**Задание:** Выведите нумерованным списком строки данных от строки с «class: Aves» до строки с «common name: Green heron», включая обе. Пустые строки пропустите.

**Исходные данные:**

════════

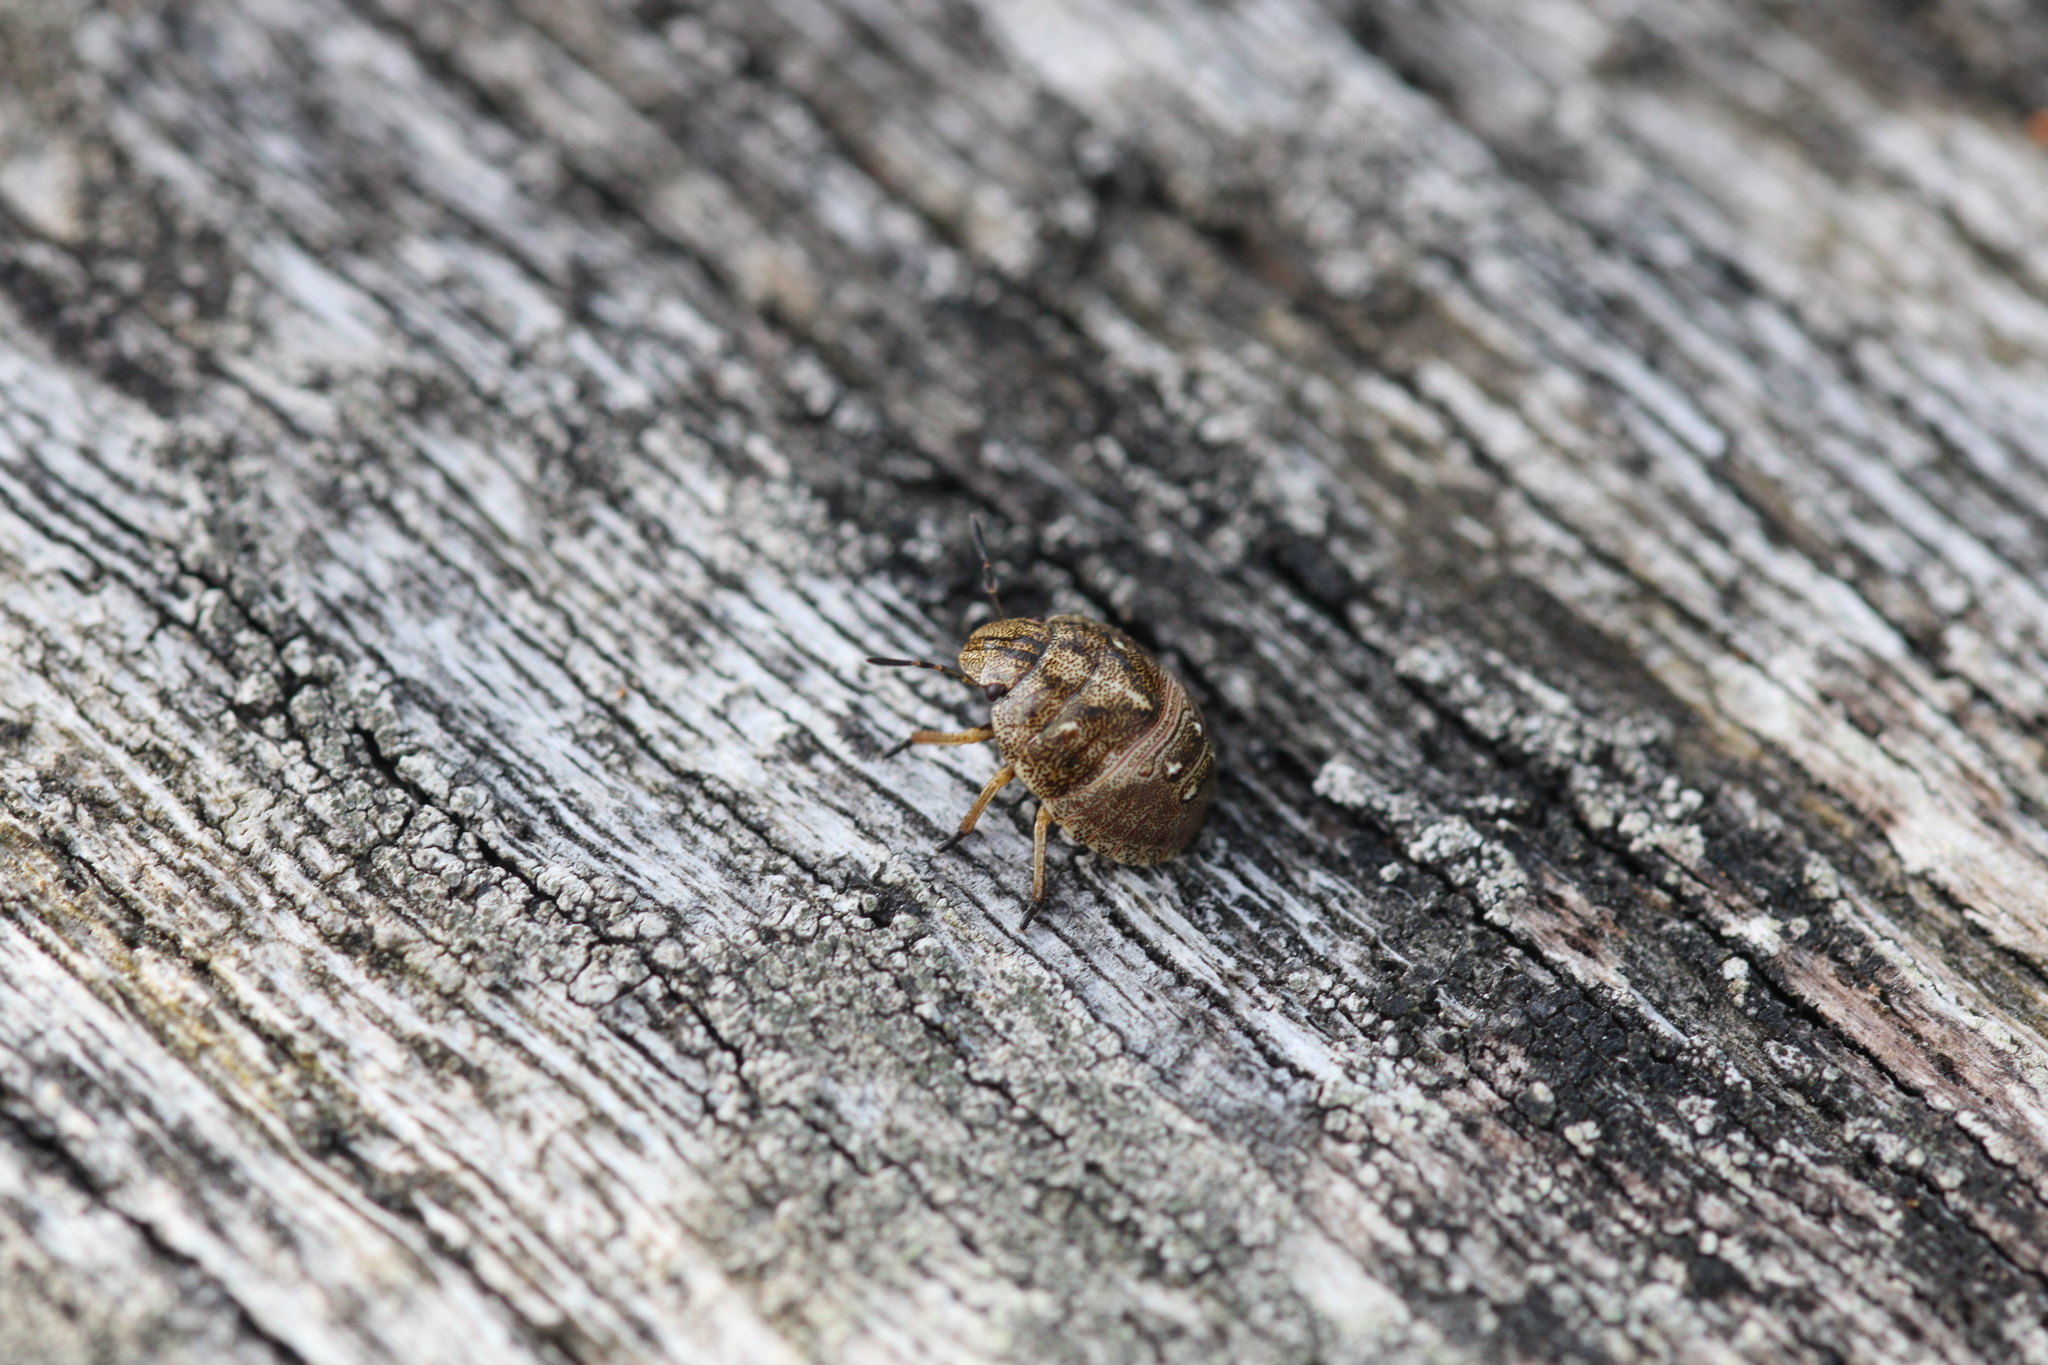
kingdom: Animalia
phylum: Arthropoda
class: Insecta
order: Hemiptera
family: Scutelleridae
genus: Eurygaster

════════

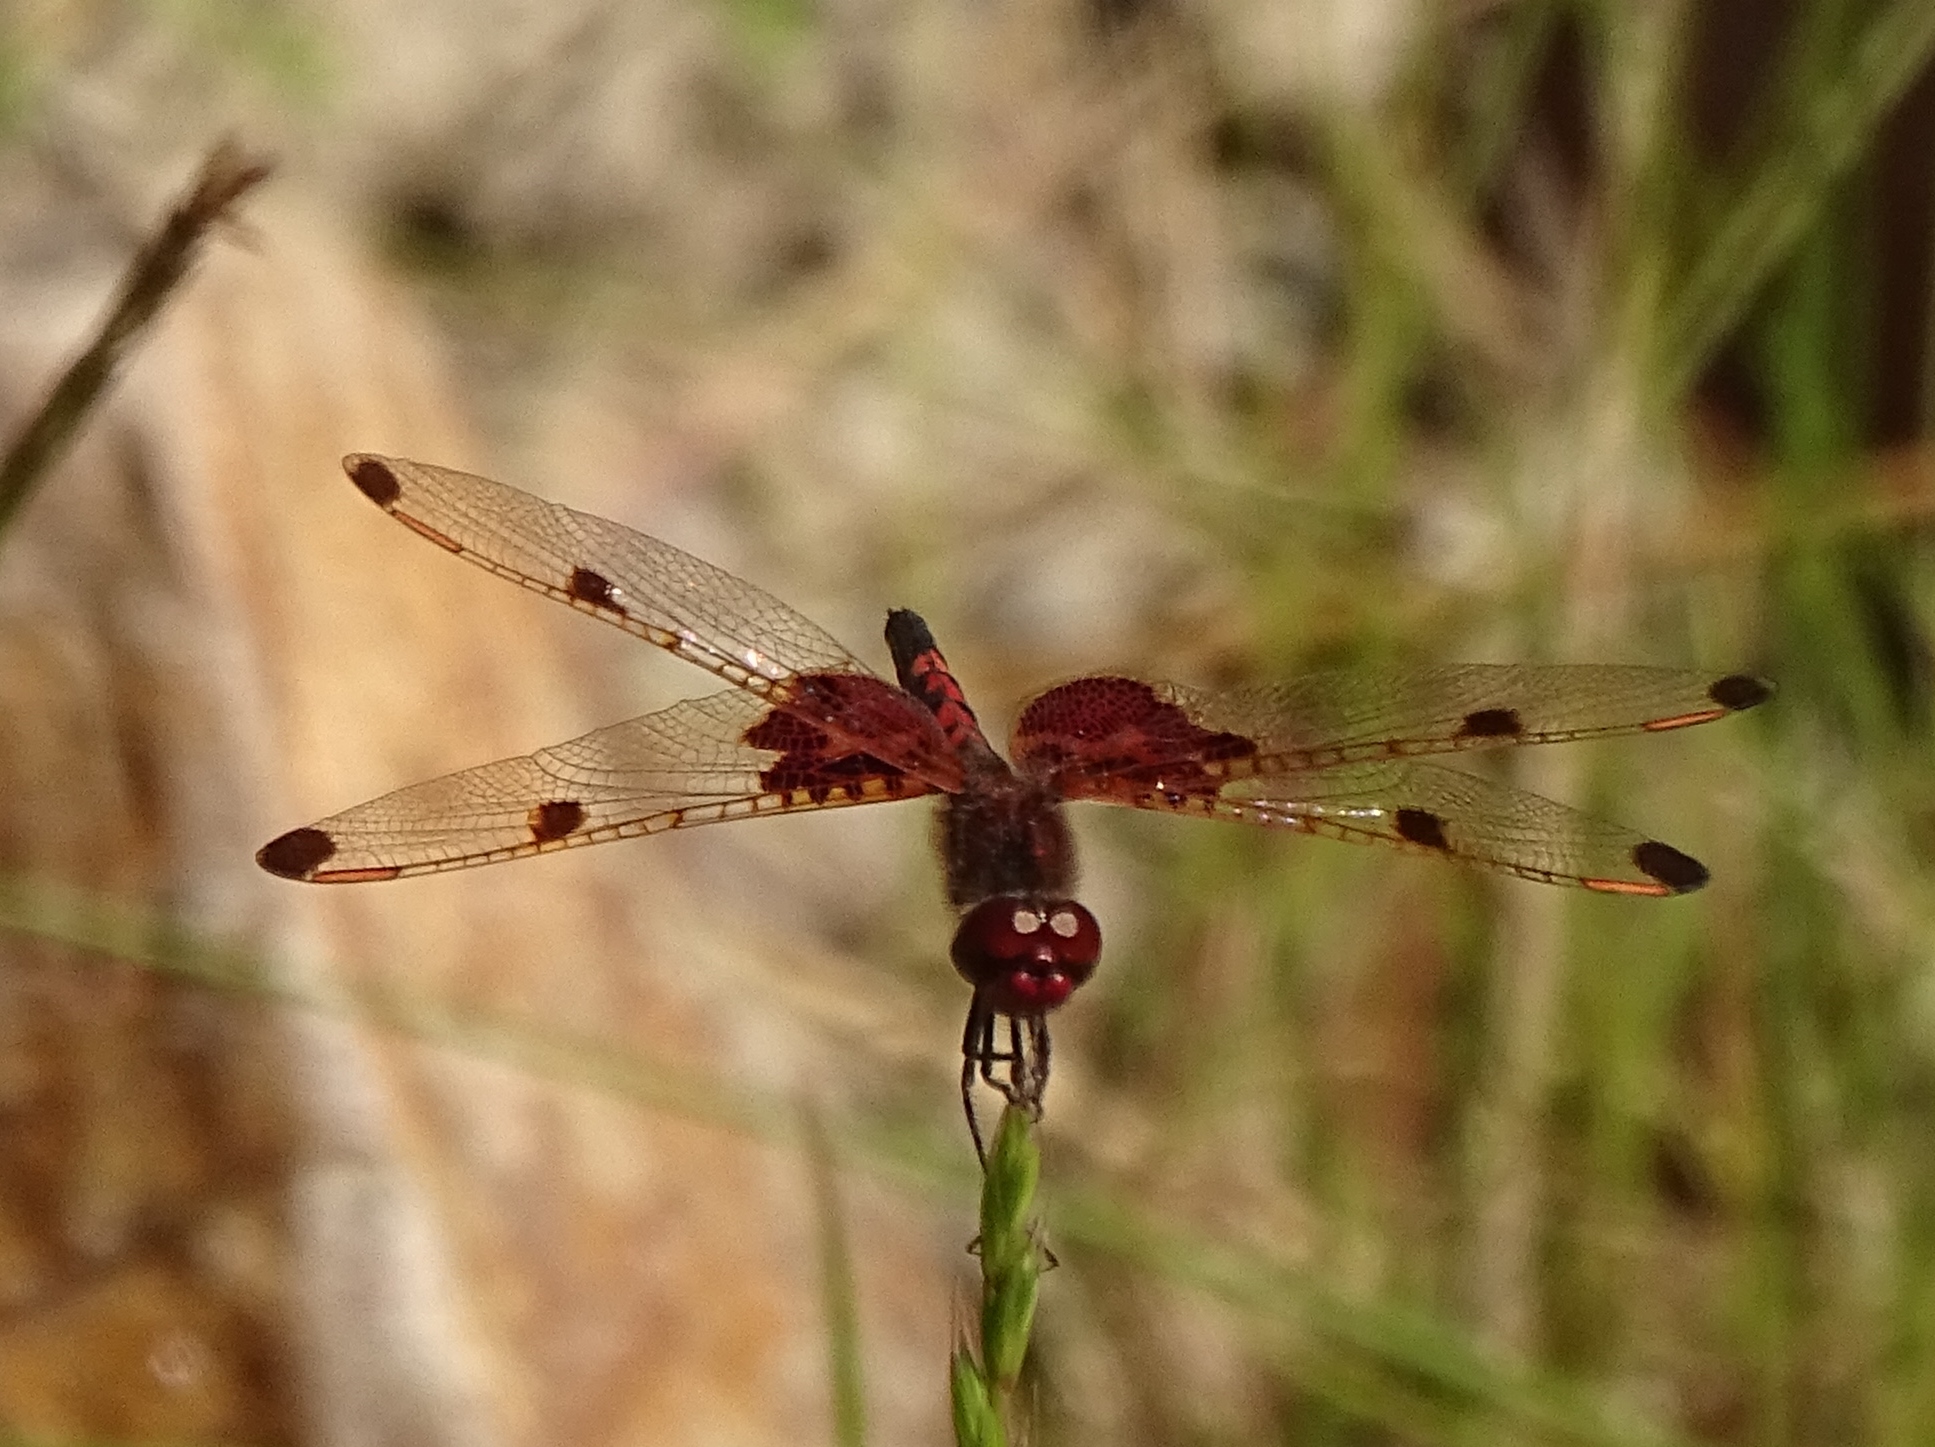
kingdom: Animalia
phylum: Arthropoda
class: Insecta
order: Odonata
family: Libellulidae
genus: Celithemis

════════

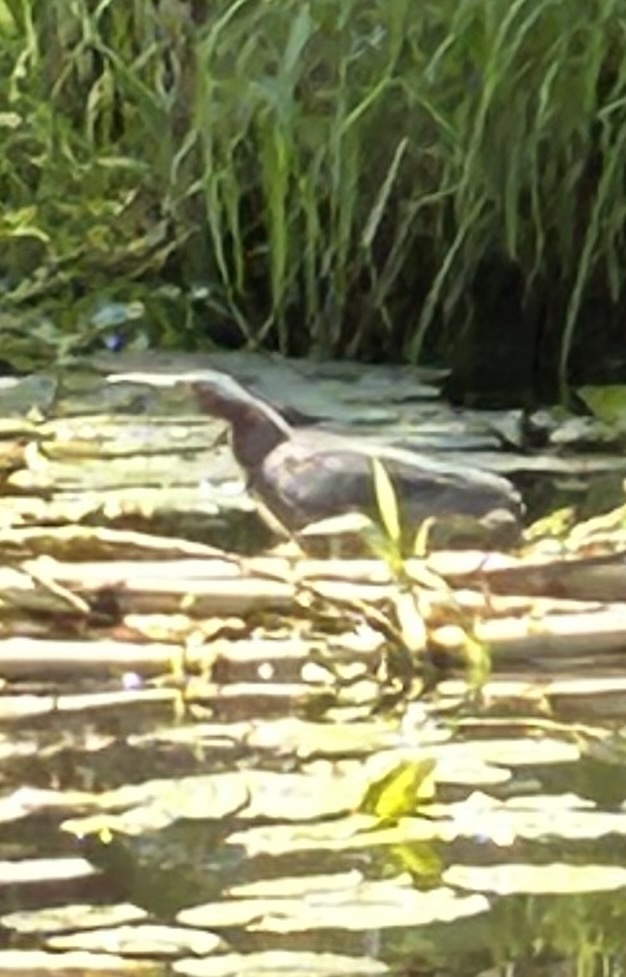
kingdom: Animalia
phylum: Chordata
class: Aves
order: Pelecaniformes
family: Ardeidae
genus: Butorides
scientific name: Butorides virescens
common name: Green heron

════════

**Правильный ответ:**
1. class: Aves
2. order: Pelecaniformes
3. family: Ardeidae
4. genus: Butorides
5. scientific name: Butorides virescens
6. common name: Green heron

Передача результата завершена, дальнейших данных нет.